The Silicon Valley-based venture capital fund, focuses on seed stage and early stage companies active in digital services, infrastructure technology, energy technology and water technology.

“This is very different from the situation in the US. It varies by institution, but in general the inventor owns the intellectual property and then pays a roy­alty fee or grants a minority stake back to the institution they were in at the time.”

UAE patent applications rose 19 per cent year-on-year to over 1,700 in 2015, Mohammed Al Shehhi, undersecretary for economic affairs at the Ministry of Economy, told the World International Property Organization in Geneva last month.

The UAE government earlier this year announced plans to set up the International Centre for Registration of Patents as part of the National Innovation Strategy.

Mr Loy, who is also a lecturer in the department of management science and engineering at Stanford University, said that the UAE’s new bankruptcy law, due to come into effect next month, will be crucial for encouraging start-up culture in the country and attracting venture capital firms.

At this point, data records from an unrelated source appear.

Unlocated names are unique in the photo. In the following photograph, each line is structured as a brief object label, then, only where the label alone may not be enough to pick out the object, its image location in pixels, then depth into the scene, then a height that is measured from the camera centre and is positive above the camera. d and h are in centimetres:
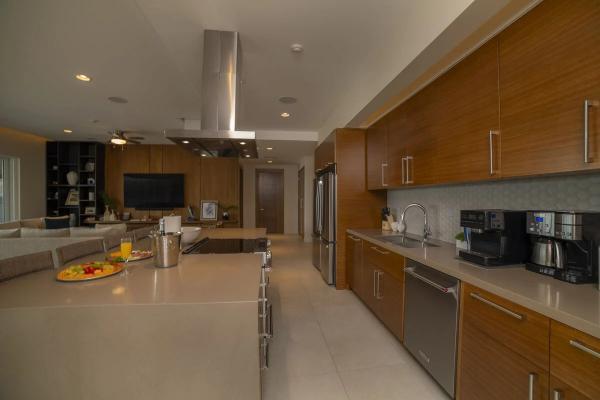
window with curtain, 532 +17
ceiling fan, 471 +116
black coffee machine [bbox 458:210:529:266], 153 -21
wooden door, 902 +2
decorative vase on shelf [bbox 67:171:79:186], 617 +47
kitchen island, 107 -59
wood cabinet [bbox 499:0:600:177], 111 +52
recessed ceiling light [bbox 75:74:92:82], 296 +133
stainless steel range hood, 214 +87
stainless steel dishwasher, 158 -78
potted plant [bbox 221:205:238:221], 659 -26
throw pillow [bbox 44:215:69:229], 495 -44
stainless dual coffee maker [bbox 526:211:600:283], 120 -20
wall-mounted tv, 644 +19
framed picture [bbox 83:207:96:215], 628 -25
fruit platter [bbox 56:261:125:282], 138 -38
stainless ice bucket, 163 -30
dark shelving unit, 619 +54
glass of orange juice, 183 -33
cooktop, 217 -41
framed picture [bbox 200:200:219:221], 654 -25
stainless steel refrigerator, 371 -31
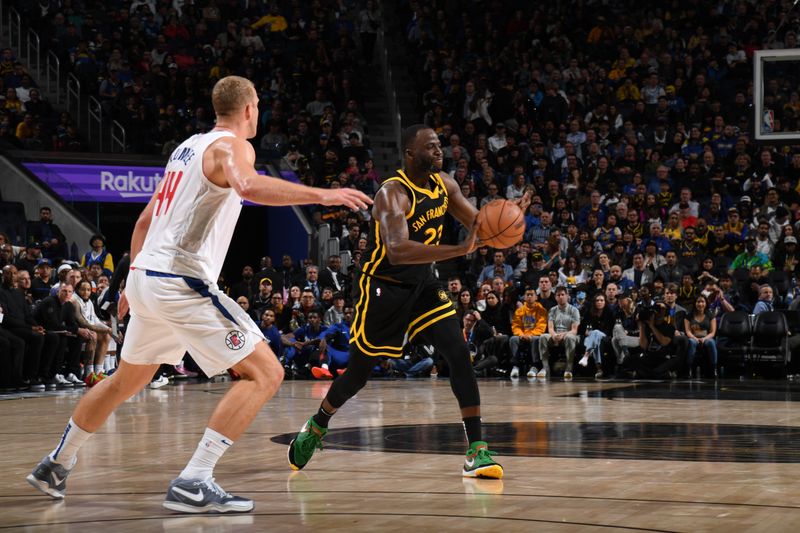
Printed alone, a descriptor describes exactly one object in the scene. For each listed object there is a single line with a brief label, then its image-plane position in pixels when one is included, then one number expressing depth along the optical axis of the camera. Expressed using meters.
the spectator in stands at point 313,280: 17.84
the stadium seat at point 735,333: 15.24
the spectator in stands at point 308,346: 16.72
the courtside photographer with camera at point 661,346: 15.40
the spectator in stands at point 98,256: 17.22
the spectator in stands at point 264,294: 17.55
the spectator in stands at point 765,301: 15.34
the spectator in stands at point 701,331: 15.38
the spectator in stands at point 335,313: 17.00
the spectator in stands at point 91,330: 14.68
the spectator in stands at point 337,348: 16.47
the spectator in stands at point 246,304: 16.39
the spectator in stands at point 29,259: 15.66
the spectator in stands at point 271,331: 16.52
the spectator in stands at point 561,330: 15.95
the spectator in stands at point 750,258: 16.31
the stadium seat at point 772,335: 14.97
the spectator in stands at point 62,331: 14.35
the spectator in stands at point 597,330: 15.84
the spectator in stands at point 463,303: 16.66
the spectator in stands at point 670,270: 16.31
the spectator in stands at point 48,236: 17.19
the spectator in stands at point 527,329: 16.28
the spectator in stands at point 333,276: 17.89
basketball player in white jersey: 5.11
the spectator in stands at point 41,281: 15.13
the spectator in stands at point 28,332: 13.70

“Historically a lot of businesses that have come here, as well as other markets such as China, have come via offshore vehicles,” he said.

“That’s fine in the early days, but you can’t build a sustain­able economic ecosystem when much of the money, capital and legal infrastructure is somewhere else.”

“The new law is an important building block that’s going to encourage businesses and investors to come onshore and commit to the market for a longer period, which is particularly crucial for venture capital investors.”

Mr Loy spoke to The National ahead of a keynote address at Boostmena, a tech innovation and venture capital event in Dubai, organised by local venture capital firm Beco Capital.

He urged local venture capitalists to build a venture capitalist ecosystem that fully embraces the dynamics of the Middle East, and to not just copy models used elsewhere.

“No successful venture capital and start-up ecosystem is built by directly copying the Silicon Valley model,” he said.

“They’re built on the assets and the dynamics in play in their own region with inspiration from Silicon Valley, but not trying to adopt it wholesale. If you just try to move it from one place to another, you lose all the assumptions on which the equations were derived.”

Middle Eastern start-ups face a series of challenges in their attempts to attract venture capital from outside, said Mr Loy, including perceived geopolitical unrest and relatively low visibility internationally compared with other start-up enclaves.

Nonetheless, the region holds several attractions for international venture capitalists, not least a large digitally savvy youth population.

“In the Middle East you have a fairly sizeable population base that has a fairly consistent cultural linguistic commonality across the region,” he said.

“People underestimate how important that is. In the EU, for example, there’s often difficulties for start-ups moving from one country to the next because of significant cultural and linguistic differences.”